Poster Presentation The 47th Lorne Conference on Protein Structure and Function 2022

Comfort eating: macropinocytosis as a resistance mechanism in breast cancer following glutamine transporter knockout (#307)

Natasha J Freidman 1 , Kanu Wahi 2 , Qian Wang 2 , Fabio Zanini 2 , Renae M Ryan 1 , Jeff A Holst 2
  1. School of Medical Sciences, Faculty of Medicine and Health, University of Sydney, Sydney, NSW, Australia
  2. Prince of Wales Clinical School and Adult Cancer Program, Lowy Cancer Research Centre, UNSW Sydney, Sydney, NSW, Australia

Molecular targets for breast cancer therapy are highly sought after, particularly in an aggressive subgroup known as triple-negative breast cancer (TNBC) which is insensitive to hormone therapies. As many breast cancers display dependence on the amino acid glutamine, the glutamine transporter ASCT2 is considered a promising target [1]. However, the activation of alternative nutrient uptake mechanisms such as macropinocytosis, a mechanism of non-specific macromolecule uptake, may cause resistance to therapies targeting nutrient transporters [2]. We aimed to observe the effects of ASCT2 inhibition in breast cancer, and to determine whether macropinocytosis is activated in TNBC following transporter loss. CRISPR-Cas9 ASCT2 knockouts (KO) were generated from six breast cancer cell lines. Amino acid uptake and cell viability in each line was examined and compared to matched controls. RNA sequencing (RNA-Seq) analysis was performed on the glutamine-addicted TNBC cell line HCC1806 (control and KO) and compared to HCC1806 ASCT2 shRNA knockdown (KD) lines. To quantify macropinocytosis in HCC1806 lines, uptake of high-molecular-weight dextran molecules was measured by fluorescence microscopy. In HCC1806 cells, ASCT2 KD markedly inhibited glutamine uptake and cell growth, while cell growth following KO was unaffected. Following KO in five additional breast cancer cell lines, growth was again unaffected in all but one.

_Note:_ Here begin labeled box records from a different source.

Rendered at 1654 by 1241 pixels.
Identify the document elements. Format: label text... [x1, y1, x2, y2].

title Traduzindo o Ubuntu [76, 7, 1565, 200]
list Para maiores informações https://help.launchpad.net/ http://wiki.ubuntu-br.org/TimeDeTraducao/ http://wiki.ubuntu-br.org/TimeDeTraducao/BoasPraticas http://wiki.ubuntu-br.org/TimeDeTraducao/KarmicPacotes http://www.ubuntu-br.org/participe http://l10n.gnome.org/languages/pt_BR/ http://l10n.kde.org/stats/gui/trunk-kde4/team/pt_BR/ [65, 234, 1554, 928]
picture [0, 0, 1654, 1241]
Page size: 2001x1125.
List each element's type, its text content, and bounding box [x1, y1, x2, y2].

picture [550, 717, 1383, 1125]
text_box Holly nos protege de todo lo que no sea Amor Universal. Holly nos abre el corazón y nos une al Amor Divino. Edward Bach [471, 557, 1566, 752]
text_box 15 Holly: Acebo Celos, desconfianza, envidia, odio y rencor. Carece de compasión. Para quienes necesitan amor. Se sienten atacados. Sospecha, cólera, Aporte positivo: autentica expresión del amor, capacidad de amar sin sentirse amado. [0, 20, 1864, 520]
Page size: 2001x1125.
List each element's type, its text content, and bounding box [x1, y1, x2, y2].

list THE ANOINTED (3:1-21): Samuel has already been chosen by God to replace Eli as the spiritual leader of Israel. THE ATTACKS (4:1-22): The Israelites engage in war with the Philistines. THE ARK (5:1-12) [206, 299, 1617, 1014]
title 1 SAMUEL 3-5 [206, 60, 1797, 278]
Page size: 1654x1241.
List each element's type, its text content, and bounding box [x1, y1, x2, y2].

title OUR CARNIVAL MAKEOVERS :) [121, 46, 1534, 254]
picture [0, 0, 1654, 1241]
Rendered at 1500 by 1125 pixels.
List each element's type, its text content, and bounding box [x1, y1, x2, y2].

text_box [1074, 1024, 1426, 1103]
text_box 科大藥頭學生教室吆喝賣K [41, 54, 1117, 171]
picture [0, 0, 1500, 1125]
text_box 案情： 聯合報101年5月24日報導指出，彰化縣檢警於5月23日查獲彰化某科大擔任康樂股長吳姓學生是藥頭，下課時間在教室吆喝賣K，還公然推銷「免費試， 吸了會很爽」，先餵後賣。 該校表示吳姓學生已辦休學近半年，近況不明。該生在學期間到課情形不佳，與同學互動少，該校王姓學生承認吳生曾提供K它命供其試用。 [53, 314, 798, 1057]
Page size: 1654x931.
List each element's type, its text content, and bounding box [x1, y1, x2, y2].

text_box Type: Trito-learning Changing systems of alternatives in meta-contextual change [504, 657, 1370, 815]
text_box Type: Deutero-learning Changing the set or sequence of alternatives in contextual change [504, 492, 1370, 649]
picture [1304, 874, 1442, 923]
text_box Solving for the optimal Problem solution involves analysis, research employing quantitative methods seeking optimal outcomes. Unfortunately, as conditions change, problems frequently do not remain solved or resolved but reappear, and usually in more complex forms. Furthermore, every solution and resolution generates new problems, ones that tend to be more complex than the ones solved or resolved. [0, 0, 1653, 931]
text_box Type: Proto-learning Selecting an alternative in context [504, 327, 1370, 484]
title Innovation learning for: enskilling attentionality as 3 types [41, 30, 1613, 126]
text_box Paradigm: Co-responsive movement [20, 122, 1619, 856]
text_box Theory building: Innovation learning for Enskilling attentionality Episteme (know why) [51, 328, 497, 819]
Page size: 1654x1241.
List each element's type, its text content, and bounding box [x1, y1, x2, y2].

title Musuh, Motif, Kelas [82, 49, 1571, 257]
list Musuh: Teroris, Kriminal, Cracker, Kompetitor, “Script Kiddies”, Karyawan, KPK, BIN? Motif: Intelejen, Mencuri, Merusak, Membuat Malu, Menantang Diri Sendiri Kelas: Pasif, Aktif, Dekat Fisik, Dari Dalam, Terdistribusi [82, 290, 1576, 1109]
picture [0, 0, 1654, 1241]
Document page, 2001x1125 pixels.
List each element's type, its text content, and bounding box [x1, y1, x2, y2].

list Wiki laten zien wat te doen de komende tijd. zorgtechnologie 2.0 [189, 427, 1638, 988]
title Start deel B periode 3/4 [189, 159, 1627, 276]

We proposed that compensatory mechanisms may be activated following KO but not KD. Indeed, HCC1806 ASCT2 KO lines displayed a significant induction of macropinocytosis. Through RNA-Seq, potential drivers of this macropinocytic phenotype were identified – a sorting nexin protein known as SNX33, and a roundabout receptor known as ROBO1. In summary, contrary to the results of previous RNA interference studies, TNBC and other breast cancer lines are unaffected by loss of ASCT2. This may be attributed to a compensatory elevation of macropinocytosis, and prompts caution when considering this transporter, or nutrient transporters more broadly, as molecular targets.

 

  1. van Geldermalsen, M., et al., ASCT2/SLC1A5 controls glutamine uptake and tumour growth in triple-negative basal-like breast cancer. Oncogene, 2016. 35(24): p. 3201-8.
  2. Jayashankar, V. and A.L. Edinger, Macropinocytosis confers resistance to therapies targeting cancer anabolism. Nat Commun, 2020. 11(1): p. 1121.